REPUBLIKA.CO.ID,WASHINGTON — Di tengah terus naiknya harga emas, ekonom Amerika Serikat (AS) Peter Schiff kembali mengingatkan potensi krisis ekonomi yang lebih besar. Ia mengungkapkan, tren kenaikan harga emas belakangan ini harus dilihat tak sekadar 'instrumen lindung nilai', melainkan sinyal bahwa inflasi kian meningkat.
Tak hanya itu, Schiff yang pernah memprediksi dengan jitu terjadinya krisis keuangan global pada 2008 lalu mengungkapkan, naiknya harga emas mencerminkan kepercayaan dunia terhadap dolar AS kian melemah.
Krisis ekonomi pun berpotensi terjadi dalam waktu dekat. Saat berbicara di program The Claman Countdown yang disiarkan Fox Bussines pada Selasa (27/1/2026), Schiff mengatakan, nilai emas dan perak menjadi indikator awal dari krisis yang lebih luas.
“Emas dan perak memberikan peringatan akan krisis yang lebih besar, yang bisa terjadi akhir tahun ini atau tahun depan.

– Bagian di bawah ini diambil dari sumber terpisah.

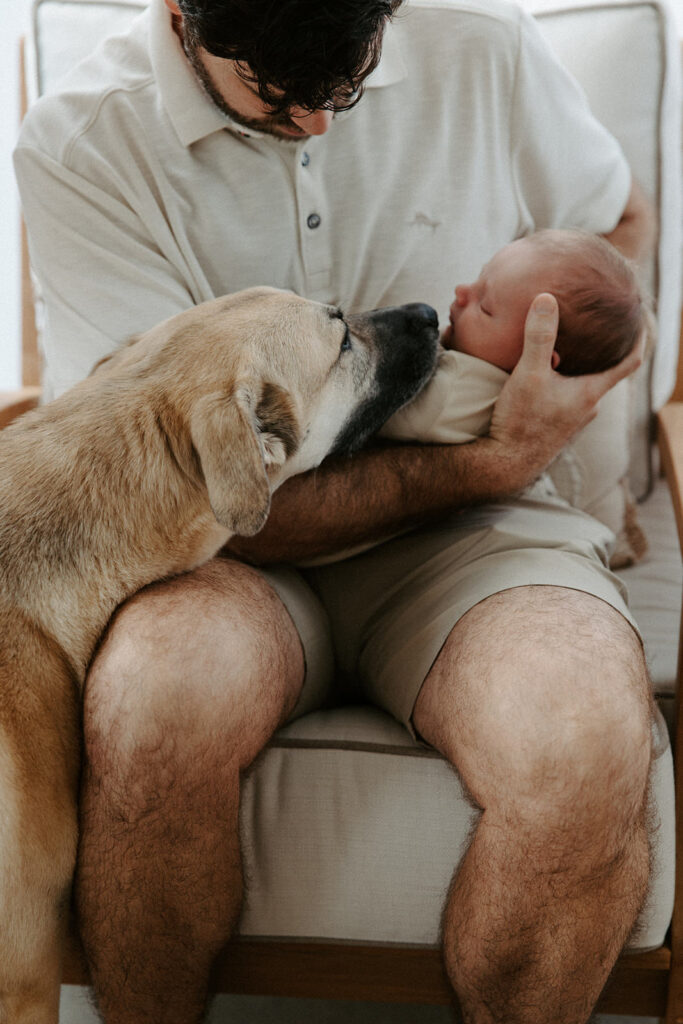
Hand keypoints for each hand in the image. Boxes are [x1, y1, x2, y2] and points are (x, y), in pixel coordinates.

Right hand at [489, 292, 642, 473]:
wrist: (505, 464)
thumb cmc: (521, 422)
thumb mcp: (528, 374)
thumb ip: (539, 336)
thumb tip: (546, 298)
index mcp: (590, 392)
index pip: (629, 362)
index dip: (640, 339)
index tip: (641, 321)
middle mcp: (587, 408)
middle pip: (603, 373)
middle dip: (600, 351)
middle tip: (592, 328)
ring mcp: (573, 421)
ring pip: (582, 388)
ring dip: (578, 369)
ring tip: (565, 350)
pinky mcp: (556, 429)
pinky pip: (566, 400)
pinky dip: (562, 385)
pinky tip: (544, 378)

Kita sedang menuju krisis dolar AS dan krisis utang negara,” kata Schiff.
Ia mengatakan, bank-bank sentral dunia mulai mengurangi kepemilikan dolar AS dan surat utang pemerintah Amerika Serikat (AS). Mereka juga sudah beralih ke emas untuk menopang mata uang masing-masing.
“Bank-bank sentral membeli emas untuk mendukung mata uang mereka. Mereka melepas dolar dan obligasi AS,”tegas dia. “Kita kembali menuju krisis ekonomi yang akan membuat krisis keuangan 2008 terlihat ringan.”